§ To do:
**a.** Do these statements agree with the passage on Albania's school reforms? (i) The Greek government raised the schooling issue in the League of Nations. (ii) Mehdi Frashëri kept the League of Nations from asking for private schools to reopen in minority territory. (iii) The reforms abolished private elementary schools but left private secondary schools in place. For each, answer yes or no and quote the words of the passage that decide it.
**b.** Reproduce the passage on Albania's school reforms word for word, starting with "The main points" and going on through "of students’ health.".

§ Page text:
============================================================

The main points of the reforms included: the abolition of private and foreign schools, both elementary and secondary; the professional evaluation of teachers and their treatment; the students’ code of conduct and disciplinary rules; the public school budget, resources and equipment; the new criteria for planning and awarding scholarships; issues of methodology and documentation; the new guidelines for culture and arts; sanitary requirements and the need for cleanliness and protection of students’ health.

Xhevat Kallajxhiu’s “Democracia” newspaper (“Democracy”, in English), published in the southern tip of the country, would express its enthusiasm for the reforms, and stated that  “only the public school is able to rise above the religious differences and create that kind of fraternization on which the new Albania will stand.” Further south, Athens objected to the nationalization of the school system, perceiving it as an obstacle to the free flow of the Greek propaganda towards Albania. The Greek government brought the issue up in the League of Nations, via a petition containing other issues unrelated to the schooling for the Greek minority in Albania. At the same time, there was talk in Greece about a possible armed intervention in Albanian territory, to “liberate” Northern Epirus (The Andartes association, February 18, 1934). The Albanian envoy in Geneva, Mehdi Frashëri, rejected the Greek allegation, but couldn’t stop the League of Nations from asking the re-opening of private schools in minority territory in Albania; but that very same League declined to hear anything about how Albanian kids fared in their schools in Kosova and Chamuria. With regard to the complaints by the Catholic clergy in Shkodër, Ivanaj had this to say: “Catholic parents not only have never complained with the government, but they eagerly continue to send their children to public school. The reforms were voted, after all, by the Catholic MPs too.”

============================================================

§ Raw data:
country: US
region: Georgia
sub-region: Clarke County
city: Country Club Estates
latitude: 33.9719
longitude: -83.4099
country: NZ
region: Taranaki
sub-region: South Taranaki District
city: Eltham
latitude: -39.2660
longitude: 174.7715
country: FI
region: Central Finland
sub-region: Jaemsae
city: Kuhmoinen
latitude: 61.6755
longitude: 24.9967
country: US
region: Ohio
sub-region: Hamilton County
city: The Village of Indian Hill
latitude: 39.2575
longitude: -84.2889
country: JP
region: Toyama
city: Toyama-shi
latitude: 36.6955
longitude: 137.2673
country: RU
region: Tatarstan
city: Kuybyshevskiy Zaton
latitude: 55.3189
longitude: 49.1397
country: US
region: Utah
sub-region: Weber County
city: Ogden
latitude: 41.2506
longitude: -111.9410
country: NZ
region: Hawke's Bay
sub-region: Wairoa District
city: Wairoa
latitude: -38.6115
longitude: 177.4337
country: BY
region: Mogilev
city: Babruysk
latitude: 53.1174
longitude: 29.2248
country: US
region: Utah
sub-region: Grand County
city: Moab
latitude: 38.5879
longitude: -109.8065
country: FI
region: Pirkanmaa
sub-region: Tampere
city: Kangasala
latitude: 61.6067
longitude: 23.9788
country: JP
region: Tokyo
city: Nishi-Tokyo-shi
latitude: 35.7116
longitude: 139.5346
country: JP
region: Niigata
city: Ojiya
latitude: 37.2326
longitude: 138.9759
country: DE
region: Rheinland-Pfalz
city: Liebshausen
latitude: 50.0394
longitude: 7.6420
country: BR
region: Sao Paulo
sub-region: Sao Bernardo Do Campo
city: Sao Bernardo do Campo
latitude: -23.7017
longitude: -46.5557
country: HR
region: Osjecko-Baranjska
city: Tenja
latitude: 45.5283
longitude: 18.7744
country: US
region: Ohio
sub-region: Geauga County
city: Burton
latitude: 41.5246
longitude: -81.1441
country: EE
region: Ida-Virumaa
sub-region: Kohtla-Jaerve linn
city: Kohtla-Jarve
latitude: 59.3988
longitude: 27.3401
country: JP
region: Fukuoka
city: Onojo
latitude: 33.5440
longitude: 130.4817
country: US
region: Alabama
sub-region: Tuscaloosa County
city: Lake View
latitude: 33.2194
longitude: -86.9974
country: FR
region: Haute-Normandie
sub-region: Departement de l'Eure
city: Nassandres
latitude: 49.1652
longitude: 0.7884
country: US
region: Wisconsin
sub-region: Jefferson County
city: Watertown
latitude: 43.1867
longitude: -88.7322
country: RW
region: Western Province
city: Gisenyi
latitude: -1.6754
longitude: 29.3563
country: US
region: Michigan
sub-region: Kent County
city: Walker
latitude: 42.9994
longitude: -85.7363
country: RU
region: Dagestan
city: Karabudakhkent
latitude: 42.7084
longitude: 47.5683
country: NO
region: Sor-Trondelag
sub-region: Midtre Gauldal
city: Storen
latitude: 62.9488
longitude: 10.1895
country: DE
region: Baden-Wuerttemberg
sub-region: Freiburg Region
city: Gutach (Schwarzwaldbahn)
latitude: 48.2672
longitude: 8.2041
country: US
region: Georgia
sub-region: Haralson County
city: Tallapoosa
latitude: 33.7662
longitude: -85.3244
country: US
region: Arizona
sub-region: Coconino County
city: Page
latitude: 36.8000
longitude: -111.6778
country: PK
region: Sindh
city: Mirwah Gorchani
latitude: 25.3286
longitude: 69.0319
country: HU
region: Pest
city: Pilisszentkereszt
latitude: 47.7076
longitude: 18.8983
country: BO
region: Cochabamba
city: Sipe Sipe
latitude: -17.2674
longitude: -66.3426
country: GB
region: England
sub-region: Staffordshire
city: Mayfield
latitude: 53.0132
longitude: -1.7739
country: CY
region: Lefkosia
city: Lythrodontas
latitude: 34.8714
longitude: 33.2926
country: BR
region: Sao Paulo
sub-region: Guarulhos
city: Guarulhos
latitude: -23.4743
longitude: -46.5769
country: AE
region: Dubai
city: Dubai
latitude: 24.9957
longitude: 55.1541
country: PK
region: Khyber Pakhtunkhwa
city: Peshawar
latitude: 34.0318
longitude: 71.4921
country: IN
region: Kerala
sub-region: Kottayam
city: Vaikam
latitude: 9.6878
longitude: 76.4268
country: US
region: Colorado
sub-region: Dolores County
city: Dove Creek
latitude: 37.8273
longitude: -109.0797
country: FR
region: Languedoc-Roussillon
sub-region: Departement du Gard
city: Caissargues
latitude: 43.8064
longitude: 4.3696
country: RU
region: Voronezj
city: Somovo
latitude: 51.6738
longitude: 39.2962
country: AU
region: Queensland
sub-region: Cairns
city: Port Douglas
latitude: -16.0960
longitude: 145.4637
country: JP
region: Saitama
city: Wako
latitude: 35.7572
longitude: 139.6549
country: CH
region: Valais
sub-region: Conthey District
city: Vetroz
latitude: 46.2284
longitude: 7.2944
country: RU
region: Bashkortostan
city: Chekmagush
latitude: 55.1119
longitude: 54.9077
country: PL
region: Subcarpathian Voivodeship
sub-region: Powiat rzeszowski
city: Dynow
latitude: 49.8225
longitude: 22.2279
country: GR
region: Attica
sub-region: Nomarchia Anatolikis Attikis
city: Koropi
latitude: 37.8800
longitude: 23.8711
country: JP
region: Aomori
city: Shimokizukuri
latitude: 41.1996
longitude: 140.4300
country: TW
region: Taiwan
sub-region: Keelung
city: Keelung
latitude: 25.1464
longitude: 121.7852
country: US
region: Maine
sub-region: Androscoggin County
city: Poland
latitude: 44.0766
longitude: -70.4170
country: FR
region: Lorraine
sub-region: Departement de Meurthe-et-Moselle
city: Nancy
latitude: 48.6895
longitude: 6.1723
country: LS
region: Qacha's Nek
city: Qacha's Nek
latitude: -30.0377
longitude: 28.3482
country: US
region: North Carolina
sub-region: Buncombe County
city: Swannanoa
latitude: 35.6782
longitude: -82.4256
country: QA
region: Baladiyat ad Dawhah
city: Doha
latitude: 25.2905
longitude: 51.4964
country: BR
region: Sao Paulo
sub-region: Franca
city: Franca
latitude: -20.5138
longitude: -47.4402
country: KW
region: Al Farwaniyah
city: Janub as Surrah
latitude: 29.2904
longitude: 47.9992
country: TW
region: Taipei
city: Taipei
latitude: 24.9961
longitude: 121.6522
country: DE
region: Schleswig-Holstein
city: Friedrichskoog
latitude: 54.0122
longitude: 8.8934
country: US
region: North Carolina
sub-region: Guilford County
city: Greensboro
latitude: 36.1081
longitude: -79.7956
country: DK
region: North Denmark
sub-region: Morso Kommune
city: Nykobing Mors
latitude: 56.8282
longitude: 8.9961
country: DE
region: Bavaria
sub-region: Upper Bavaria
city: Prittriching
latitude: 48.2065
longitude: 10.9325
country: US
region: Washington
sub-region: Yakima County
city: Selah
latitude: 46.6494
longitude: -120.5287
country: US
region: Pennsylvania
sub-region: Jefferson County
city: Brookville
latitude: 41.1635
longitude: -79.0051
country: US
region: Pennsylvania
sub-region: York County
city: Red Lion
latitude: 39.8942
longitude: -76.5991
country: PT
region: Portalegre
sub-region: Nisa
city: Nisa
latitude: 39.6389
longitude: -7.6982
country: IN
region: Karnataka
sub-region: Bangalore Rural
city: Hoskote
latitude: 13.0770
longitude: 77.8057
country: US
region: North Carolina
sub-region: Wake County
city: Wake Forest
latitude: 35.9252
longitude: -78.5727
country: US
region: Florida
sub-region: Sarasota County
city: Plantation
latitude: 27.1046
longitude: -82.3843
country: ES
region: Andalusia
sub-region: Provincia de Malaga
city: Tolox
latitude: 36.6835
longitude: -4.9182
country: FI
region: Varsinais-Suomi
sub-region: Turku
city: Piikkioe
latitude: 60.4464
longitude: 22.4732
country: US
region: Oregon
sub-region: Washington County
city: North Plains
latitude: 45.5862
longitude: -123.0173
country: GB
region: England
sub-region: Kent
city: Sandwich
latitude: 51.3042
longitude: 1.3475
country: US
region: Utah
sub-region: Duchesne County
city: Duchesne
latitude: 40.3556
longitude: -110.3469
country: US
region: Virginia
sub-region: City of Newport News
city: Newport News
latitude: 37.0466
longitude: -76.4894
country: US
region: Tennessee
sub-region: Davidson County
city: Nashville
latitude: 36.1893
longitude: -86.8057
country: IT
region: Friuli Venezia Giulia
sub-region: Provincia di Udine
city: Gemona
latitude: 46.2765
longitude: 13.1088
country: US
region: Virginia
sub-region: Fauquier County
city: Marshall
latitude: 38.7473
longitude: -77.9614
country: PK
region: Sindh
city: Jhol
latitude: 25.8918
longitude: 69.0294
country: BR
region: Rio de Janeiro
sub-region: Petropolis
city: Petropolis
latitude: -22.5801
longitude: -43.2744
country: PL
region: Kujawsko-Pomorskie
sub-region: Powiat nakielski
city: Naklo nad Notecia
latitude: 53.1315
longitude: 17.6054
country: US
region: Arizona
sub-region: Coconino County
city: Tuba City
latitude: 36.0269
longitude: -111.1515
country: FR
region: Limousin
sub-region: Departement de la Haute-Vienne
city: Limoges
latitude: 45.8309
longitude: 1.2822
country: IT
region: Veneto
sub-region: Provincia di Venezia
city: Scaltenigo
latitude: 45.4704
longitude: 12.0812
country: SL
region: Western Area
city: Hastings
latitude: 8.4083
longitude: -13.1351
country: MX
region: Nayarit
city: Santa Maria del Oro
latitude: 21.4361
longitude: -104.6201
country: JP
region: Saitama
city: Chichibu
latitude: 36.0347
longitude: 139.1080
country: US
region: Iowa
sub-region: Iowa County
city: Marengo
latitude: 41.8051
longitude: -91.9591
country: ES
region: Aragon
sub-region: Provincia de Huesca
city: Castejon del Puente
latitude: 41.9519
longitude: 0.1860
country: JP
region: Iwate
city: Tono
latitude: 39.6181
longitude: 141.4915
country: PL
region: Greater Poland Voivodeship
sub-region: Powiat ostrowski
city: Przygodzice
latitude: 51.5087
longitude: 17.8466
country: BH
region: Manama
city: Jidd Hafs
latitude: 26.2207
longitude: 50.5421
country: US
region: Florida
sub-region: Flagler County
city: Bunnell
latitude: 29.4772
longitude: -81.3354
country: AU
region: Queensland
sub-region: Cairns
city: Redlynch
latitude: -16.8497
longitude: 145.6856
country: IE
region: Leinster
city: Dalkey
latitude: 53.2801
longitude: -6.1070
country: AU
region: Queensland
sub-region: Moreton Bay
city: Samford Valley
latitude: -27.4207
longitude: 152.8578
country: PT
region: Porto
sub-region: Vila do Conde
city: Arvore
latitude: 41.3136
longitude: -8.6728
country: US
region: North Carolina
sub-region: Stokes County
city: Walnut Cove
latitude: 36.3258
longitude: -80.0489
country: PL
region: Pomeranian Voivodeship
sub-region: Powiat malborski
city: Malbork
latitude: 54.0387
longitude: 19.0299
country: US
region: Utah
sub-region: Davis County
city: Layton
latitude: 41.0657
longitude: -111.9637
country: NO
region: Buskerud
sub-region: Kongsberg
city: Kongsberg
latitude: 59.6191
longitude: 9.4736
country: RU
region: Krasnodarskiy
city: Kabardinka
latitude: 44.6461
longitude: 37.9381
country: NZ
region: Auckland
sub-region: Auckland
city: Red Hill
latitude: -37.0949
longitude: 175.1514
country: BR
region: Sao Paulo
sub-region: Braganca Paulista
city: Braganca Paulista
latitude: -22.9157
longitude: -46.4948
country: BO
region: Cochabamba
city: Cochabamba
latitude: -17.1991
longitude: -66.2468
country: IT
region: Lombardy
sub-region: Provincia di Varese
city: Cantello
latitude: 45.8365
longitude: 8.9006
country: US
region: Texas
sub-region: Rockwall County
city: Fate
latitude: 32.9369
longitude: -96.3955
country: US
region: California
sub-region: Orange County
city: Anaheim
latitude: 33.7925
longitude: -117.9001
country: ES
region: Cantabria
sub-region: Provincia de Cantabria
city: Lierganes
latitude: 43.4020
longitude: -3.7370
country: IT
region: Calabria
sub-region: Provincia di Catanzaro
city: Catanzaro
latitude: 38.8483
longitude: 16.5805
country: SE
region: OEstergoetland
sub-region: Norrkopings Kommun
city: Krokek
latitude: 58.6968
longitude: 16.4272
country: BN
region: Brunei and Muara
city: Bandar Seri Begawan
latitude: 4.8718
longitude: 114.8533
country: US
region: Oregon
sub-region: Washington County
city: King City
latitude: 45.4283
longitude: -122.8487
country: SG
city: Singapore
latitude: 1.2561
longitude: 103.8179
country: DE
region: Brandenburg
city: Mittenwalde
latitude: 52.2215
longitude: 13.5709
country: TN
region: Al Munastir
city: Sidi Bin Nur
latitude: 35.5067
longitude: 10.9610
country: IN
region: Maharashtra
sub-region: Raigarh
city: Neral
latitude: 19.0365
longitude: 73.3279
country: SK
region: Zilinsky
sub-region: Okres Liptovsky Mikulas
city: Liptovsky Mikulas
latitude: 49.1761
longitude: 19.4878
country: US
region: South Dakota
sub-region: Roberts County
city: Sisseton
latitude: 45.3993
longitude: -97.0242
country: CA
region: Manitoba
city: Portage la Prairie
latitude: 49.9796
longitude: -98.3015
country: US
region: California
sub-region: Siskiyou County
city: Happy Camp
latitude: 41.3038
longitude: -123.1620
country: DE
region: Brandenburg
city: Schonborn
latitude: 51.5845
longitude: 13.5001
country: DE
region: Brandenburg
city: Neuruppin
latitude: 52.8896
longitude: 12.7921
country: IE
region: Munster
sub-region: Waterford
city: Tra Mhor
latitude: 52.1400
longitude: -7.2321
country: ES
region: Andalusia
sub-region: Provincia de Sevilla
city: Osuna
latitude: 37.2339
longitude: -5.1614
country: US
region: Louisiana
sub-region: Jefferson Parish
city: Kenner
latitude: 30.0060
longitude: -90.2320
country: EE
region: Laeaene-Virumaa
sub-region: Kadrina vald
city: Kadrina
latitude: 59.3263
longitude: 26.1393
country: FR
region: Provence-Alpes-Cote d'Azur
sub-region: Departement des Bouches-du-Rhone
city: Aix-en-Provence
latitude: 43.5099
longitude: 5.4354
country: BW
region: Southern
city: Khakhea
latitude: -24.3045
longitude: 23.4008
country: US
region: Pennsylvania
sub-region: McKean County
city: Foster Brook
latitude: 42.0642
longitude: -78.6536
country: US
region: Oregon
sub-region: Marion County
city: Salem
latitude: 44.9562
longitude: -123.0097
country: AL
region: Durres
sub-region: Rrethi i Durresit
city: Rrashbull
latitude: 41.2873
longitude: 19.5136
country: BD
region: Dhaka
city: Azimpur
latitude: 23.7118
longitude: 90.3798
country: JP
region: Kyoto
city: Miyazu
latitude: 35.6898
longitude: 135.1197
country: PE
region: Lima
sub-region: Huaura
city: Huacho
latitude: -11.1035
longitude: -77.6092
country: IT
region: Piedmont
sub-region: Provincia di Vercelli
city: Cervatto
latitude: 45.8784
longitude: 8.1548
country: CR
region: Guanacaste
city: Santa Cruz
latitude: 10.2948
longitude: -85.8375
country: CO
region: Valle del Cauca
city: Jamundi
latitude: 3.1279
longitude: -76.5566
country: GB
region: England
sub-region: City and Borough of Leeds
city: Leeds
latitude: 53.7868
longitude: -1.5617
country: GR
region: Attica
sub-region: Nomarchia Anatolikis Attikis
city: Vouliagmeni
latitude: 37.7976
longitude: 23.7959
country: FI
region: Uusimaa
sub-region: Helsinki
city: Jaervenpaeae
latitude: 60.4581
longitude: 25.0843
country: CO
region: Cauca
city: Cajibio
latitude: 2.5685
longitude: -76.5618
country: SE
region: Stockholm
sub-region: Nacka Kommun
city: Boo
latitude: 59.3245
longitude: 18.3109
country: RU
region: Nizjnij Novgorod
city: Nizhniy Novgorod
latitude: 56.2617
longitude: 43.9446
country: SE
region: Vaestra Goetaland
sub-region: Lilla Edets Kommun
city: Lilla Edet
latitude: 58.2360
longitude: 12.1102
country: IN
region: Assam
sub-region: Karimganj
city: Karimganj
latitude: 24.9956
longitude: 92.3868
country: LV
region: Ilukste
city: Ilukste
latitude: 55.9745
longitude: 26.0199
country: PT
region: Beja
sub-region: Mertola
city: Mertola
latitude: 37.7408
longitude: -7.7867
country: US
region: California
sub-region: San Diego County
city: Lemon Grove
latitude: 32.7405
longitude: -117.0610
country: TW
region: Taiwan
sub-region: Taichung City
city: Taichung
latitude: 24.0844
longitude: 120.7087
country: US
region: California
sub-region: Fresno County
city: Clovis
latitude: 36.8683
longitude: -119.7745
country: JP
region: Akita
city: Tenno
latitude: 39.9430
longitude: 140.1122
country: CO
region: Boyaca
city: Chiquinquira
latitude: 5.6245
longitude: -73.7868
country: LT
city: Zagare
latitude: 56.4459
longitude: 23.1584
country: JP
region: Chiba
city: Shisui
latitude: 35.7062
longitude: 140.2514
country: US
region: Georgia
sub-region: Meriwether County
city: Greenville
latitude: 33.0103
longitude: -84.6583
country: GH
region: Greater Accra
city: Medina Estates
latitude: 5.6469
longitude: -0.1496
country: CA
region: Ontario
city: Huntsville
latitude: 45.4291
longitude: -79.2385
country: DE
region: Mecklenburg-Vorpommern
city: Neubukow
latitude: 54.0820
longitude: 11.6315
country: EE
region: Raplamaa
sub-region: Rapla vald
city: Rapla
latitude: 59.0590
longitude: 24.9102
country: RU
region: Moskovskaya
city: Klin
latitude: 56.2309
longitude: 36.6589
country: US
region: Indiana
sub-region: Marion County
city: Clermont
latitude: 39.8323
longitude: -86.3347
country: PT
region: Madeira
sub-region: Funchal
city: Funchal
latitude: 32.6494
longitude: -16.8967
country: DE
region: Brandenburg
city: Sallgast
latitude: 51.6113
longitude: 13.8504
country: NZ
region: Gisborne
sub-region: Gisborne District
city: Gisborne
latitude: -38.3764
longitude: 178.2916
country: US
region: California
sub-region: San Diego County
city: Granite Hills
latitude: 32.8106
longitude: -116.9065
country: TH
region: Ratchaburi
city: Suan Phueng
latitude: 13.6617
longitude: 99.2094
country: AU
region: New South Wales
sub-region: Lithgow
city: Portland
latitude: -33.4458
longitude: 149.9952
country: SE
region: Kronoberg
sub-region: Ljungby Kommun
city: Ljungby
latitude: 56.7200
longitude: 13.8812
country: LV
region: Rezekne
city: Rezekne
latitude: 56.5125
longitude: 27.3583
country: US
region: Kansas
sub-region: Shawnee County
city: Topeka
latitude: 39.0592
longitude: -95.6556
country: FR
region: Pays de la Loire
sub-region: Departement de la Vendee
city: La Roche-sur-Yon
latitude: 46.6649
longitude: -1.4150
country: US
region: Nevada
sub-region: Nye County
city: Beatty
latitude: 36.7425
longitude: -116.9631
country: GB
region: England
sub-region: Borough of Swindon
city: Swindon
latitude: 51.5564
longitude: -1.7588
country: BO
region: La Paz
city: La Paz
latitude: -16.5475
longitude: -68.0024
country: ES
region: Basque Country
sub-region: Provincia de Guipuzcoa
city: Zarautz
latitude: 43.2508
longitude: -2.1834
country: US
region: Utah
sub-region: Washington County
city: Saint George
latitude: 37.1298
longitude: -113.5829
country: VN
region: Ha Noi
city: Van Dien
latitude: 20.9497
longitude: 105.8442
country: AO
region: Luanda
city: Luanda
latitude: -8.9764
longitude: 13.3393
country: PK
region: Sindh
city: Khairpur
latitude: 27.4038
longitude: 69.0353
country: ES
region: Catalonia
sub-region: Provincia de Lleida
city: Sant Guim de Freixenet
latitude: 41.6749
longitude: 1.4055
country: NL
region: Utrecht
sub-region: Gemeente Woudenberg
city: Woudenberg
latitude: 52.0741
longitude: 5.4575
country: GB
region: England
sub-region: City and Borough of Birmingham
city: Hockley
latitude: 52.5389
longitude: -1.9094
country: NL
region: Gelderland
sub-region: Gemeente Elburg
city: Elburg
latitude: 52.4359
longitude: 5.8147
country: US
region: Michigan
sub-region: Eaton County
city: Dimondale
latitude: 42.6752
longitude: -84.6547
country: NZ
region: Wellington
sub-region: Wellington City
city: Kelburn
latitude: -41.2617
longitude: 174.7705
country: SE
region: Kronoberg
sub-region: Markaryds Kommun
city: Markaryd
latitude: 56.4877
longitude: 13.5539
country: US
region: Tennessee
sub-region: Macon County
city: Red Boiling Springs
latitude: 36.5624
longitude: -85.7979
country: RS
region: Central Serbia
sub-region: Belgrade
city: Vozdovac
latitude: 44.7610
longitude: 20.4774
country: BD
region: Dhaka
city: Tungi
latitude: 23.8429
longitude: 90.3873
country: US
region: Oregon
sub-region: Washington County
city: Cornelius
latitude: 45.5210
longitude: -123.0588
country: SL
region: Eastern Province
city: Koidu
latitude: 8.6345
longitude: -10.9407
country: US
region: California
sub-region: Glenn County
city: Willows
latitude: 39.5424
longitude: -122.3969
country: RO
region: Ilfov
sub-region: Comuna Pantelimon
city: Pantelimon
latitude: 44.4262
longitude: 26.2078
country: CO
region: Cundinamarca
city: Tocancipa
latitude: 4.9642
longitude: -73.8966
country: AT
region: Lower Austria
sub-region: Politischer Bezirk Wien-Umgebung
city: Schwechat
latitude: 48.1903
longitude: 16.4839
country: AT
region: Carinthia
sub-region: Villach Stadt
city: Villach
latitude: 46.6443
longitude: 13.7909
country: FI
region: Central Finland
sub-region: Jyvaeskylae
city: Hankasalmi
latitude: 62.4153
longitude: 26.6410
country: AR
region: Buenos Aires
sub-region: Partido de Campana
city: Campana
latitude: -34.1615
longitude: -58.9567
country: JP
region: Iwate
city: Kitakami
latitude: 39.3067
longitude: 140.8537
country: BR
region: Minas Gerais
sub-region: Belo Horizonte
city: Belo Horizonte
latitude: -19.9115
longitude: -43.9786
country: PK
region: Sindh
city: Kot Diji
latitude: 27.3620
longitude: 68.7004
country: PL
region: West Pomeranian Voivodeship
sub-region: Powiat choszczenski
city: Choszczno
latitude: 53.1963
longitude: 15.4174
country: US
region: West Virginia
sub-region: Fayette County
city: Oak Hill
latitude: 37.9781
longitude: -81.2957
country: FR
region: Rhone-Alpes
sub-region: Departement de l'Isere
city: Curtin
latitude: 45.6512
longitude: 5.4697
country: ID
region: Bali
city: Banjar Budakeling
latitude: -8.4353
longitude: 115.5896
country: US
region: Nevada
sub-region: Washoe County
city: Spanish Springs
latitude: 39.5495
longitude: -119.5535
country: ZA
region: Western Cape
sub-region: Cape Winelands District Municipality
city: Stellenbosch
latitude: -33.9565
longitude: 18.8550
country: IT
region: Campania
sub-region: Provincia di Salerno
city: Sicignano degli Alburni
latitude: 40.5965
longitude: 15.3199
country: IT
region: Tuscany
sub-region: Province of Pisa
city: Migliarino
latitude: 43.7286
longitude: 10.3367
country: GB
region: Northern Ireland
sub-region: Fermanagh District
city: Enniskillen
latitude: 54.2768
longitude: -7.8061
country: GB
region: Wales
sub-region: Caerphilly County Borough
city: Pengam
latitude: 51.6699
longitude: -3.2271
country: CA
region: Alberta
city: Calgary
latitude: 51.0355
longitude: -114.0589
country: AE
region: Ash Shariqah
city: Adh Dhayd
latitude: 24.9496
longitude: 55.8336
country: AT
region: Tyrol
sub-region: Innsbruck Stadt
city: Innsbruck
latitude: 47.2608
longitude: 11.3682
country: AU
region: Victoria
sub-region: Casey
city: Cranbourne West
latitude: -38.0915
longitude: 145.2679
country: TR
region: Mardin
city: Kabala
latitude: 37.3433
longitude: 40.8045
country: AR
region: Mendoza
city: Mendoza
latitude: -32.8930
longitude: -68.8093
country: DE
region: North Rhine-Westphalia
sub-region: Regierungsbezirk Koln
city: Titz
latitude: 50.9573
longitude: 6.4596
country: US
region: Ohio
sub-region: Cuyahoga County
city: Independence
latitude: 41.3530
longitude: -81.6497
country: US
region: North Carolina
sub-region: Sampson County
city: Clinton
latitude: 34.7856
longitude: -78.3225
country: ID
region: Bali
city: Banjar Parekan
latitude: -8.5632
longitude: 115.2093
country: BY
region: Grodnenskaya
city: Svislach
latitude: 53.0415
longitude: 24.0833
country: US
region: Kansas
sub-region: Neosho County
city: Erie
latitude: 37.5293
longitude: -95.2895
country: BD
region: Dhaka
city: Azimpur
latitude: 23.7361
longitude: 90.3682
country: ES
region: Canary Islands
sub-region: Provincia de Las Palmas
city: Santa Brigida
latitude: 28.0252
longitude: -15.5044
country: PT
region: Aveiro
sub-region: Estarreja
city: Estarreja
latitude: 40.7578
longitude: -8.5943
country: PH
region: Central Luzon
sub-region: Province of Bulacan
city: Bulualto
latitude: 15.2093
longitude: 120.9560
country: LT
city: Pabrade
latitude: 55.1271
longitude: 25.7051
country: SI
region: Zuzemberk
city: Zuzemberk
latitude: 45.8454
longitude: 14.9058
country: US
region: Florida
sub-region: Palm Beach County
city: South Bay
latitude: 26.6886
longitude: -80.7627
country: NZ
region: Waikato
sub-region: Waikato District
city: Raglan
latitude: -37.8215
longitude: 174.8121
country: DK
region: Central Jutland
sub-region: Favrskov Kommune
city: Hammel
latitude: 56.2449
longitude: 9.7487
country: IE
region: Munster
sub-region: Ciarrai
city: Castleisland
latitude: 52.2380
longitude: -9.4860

============================================================

§ Task responses:
**a.**
(i) Yes: "The Greek government brought the issue up in the League of Nations"
(ii) No: "couldn’t stop the League of Nations from asking the re-opening of private schools in minority territory in Albania"
(iii) No: "the abolition of private and foreign schools, both elementary and secondary"

**b.**
The main points of the reforms included: the abolition of private and foreign schools, both elementary and secondary; the professional evaluation of teachers and their treatment; the students’ code of conduct and disciplinary rules; the public school budget, resources and equipment; the new criteria for planning and awarding scholarships; issues of methodology and documentation; the new guidelines for culture and arts; sanitary requirements and the need for cleanliness and protection of students’ health.